Je connais ce raisonnement bien pensant des gens, qui se croient si irréprochables, si supérieurs. Vu que l’occasion se présente, j’y répond. En plus son arrogance la rapproche encore plus de toi.

« Tu crois que le mauvais garçon finit toujours par payer, hein ? Et bien pas moi. J’en ai encaissé des sales trucs. Pourtant je suis encore là. »

« Un peu de chance face au danger, et vous vous croyez invincible. »

Ce qu’elle m’énerve avec sa voix monocorde !

« Ce n’est pas de la chance. J’ai toujours su me débrouiller. »

« Il y a beaucoup plus de hasard dans ce monde, que vous ne le croyez. »

« Dans ce monde ! »

Juste après ces derniers mots, je pousse un énorme éclat de rire. Qu’est-ce qu’elle y connait du monde à vivre dans ce coin paumé ?

Un bruit de voiture en approche vient nous interrompre.
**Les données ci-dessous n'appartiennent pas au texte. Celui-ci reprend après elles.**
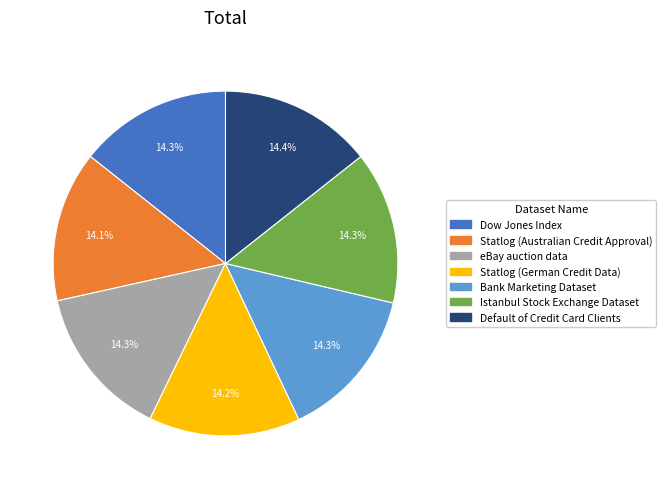

Does Statlog (Australian Credit Approval) represent more than half of the total?

No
Encore une de tes interventions, je parie ? Cette fois-ci je vais être indulgent. Puisque je ne suis pas ton seul objectif. T’as interrompu au passage la conversion afin que je ne tourne pas ton alter-ego en ridicule. Comme quoi tu peux parfois faire preuve de générosité sauf avec moi bien entendu.

Mes hôtes sont perturbés par cette visite même cette femme si inébranlable. Moi je n’ai pas ce problème. Ce n’est pas la première fois que tu me confrontes à ce genre de situation. Elle est périlleuse, et également simple d’une certaine façon.

Pourtant je laisse l’initiative au couple. Je préfère savoir à quoi m’attendre de leur part avant d’agir. Tu m’as rendu tellement méfiant à force d’acharnement.

« Je vais voir. » Dis l’homme en s’approchant de la porte.

Il est plus réactif que je ne le pensais. Sa femme le suit rapidement.

« Je ne reste pas seule avec lui. » Explique-t-elle avec du dégout dans la voix.

Elle peut bien jouer la fière. Ça ne prend pas. Qui laisserait sa maison au main d’un criminel ? Quelqu’un qui a peur tout simplement.

Et dire que je les trouvais particuliers. Finalement ils se relèvent bien banals.

A présent il n’y a plus que toi et moi. Au moins on reste entre vieilles connaissances.